40, P=0.02) and higher AFP(>5ng/ml) level (HR 4.33, P=0.032). In a multivar-iate
analysis, older age (>60 years) at SVR24 was identified Cytoskeletal Signaling inhibitor to be an independent variable of the development of HCC (HR 15.93, P=0.0046). Conclusions SVR patients of older (>60 years old) age at SVR24 require careful assessments to detect early HCC development after IFN therapy. In patients with HCV infection, viral eradication of younger age should be needed to prevent HCC development after IFN therapy. Disclosures: The following people have nothing to disclose: Masafumi Naito Background and Aim: Controlled randomized clinical trials demonstrated thyroid dysfunction in up to 20% of patients undergoing interferon-based therapies for chronic HCV infection. Data regarding the frequency and severity of these alterations caused by triple therapy are still scarce and were evaluated in the JQ1 nmr present analysis by comparison of two German real-life cohorts.

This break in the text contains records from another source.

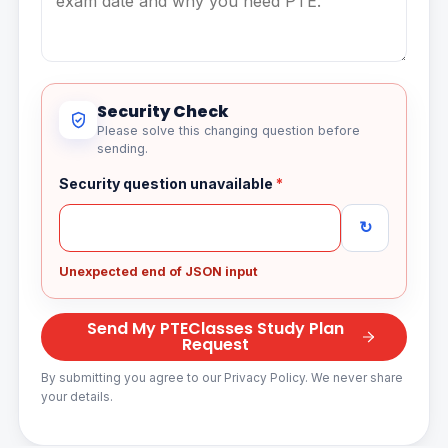
Security Check
Please solve this changing question before
sending.
Security question unavailable
*
↻
Unexpected end of JSON input
Send My PTEClasses Study Plan
Request
By submitting you agree to our Privacy Policy. We never share
your details.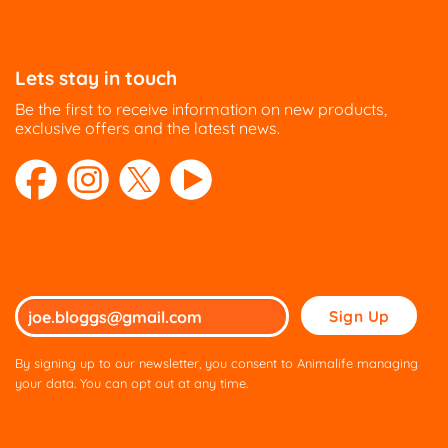
Lets stay in touch
Be the first to receive information on new products,
exclusive offers and the latest news.
Please
leave
this
By signing up to our newsletter, you consent to Animalife managing
field
your data. You can opt out at any time.
empty.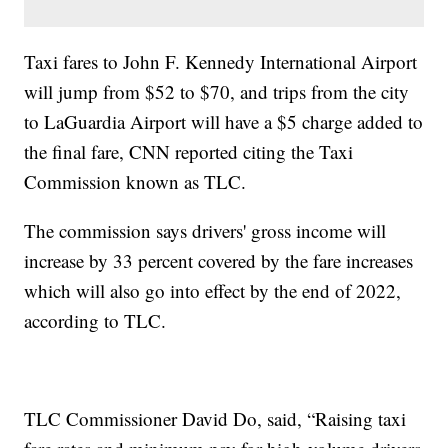
Taxi fares to John F. Kennedy International Airport
will jump from $52 to $70, and trips from the city
to LaGuardia Airport will have a $5 charge added to
the final fare, CNN reported citing the Taxi
Commission known as TLC.
The commission says drivers' gross income will
increase by 33 percent covered by the fare increases
which will also go into effect by the end of 2022,
according to TLC.
TLC Commissioner David Do, said, “Raising taxi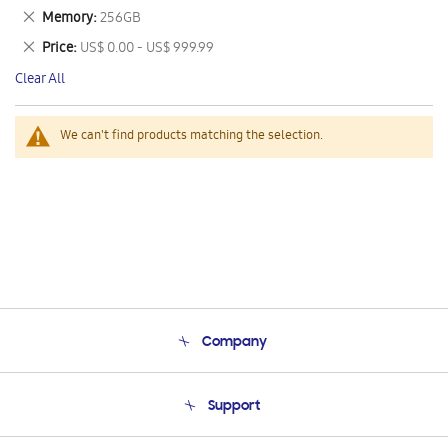
This
Remove
Memory
256GB
Item
This
Remove
Price
US$ 0.00 - US$ 999.99
Item
This
Clear All
Item
We can't find products matching the selection.
Company
About Us
Support
Product Support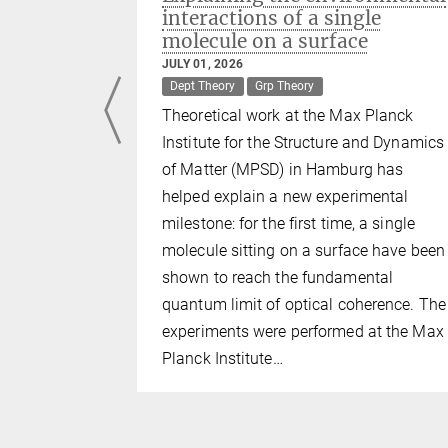
ies
interactions of a single
molecule on a surface
er
JULY 01, 2026
Dept Theory
Grp Theory
copy
Theoretical work at the Max Planck
Materials
Institute for the Structure and Dynamics
of Matter (MPSD) in Hamburg has
helped explain a new experimental
cinating
milestone: for the first time, a single
ies, as they
molecule sitting on a surface have been
enomena
shown to reach the fundamental
l physics.
quantum limit of optical coherence. The
experiments were performed at the Max
They are
Planck Institute…
 two-
be only one
 are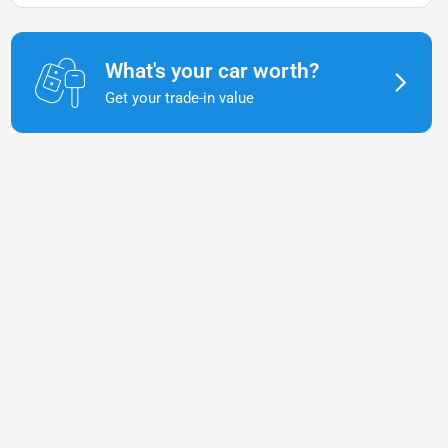
What's your car worth?
Get your trade-in value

Methods: Data of 1436 patients treated for G1 infection with pegylated
interferon (PegIFN) alfa-2b and ribavirin (RBV) in a large German observational study (Online-AWB) were compared with data of 233 patients from the ongoing German NOVUS observational study who have started triple therapy with PegIFN/RBV together with boce-previr (BOC) at least 8 months ago. Thyroid dysfunction was estimated by serum TSH levels. TSH levels below or above the normal range were classified as abnormal. Results: After starting dual therapy 304/1436 (21.2%) patients developed abnormal TSH values. TSH abnormalities were associated with female gender as indicated by a significantly (p<0.0001) higher incidence of 26.5% (160/603) in female subjects in contrast to 16.9% (136/807) in male subjects. During BOC triple therapy 46/233 (19.7%) experienced abnormal TSH values which was not different in comparison to dual therapy (p=0.62). Again, TSH abnormalities occurred more frequently in female patients (33.3%, 33/99; p<0.0001) than in male patients (9.7%, 13/134). Under triple therapy the majority
of patients (93.5%, 43/46) experienced abnormal TSH values above the normal range indicative for hypothyroidism. Of MCE公司 these 20 patients (46.5%) were substituted with levothyroxine. Until now no patient discontinued BOC triple therapy because of thyroid dysfunction. Regarding virologic response, 69.5% (116/167) of patients with normal TSH values achieved an early virology response in treatment week 8 in contrast to 51.3% (20/39) in patients who experienced elevated TSH levels (p=0.031). Conclusions: Compared to dual therapy of genotype 1 infection there is no increase in the frequency of thyroid dysfunctions during BOC triple therapy. Hypothyroid-ism triggered by PegIFN seems to be associated with a lower EVR response which needs further investigation.